When I noticed the article published on Wednesday in the Santa Barbara Independent widely publicizing the S.B. Bowl’s warning that any transferred Paul McCartney tickets would not be honored, I was compelled to write an email to the Bowl.

The process for acquiring tickets was on the surface welcomed and well thought out; it promised the idea that tickets would be acquirable in a fair and equitable way. Many of my friends and colleagues entered the lottery; not all of us got an award.

However, the actual process on the morning of the ticket sale suggested that some automated or bot process was at work actively competing to secure a transaction. In short, once verified and entering the system, the ticket selections would disappear when making the actual commitment to transaction, forcing the user to reselect another set of two seats and be denied again. The competition for the seats was digitally working faster than the app or a human set of clicks. My experience was extremely disappointing as I was unable to actually transact and buy two tickets after at least 8-10 different selections, all in a 10-minute span of total time. I finally received a generated error message that the seats were no longer available.

While I continued to try, the error message eventually changed that there were no longer any tickets available. And I continued to try periodically through the day until the “purchase time frame” was over at 10 p.m. All of my friends who received a lottery award did not get tickets.

I sincerely implore you to deny entry to ticket holders that cannot show their matching identification, with a photo ID, for one of the two ticket holders. I would ask the Bowl to inform participants in the original lottery process how many lottery awarders have actually completed a purchase of a ticket (90%?, 80%?) to prove transparency in its methods. The process is very suspect or remains exposed to have your everyday fan and S.B. Bowl patron left on the sidelines because automated and coordinated ticket resellers have more sophisticated technologies that break through a well intended set of tools.

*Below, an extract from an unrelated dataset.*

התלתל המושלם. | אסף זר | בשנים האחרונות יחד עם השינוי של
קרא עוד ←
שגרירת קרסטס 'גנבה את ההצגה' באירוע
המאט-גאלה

Your security tonight will have a difficult job for ticket holders who may have paid significantly for tickets who legitimately should be turned away. And you may risk a stadium that is not actually at capacity for what might be a historic evening. I hope you can bring these kinds of artists to the Bowl in the future. I just wish that locals can actually attend without extreme expense or extreme disappointment.

Elizabeth Orona is a local, a member of the Solvang City Council, and a Beatles fan.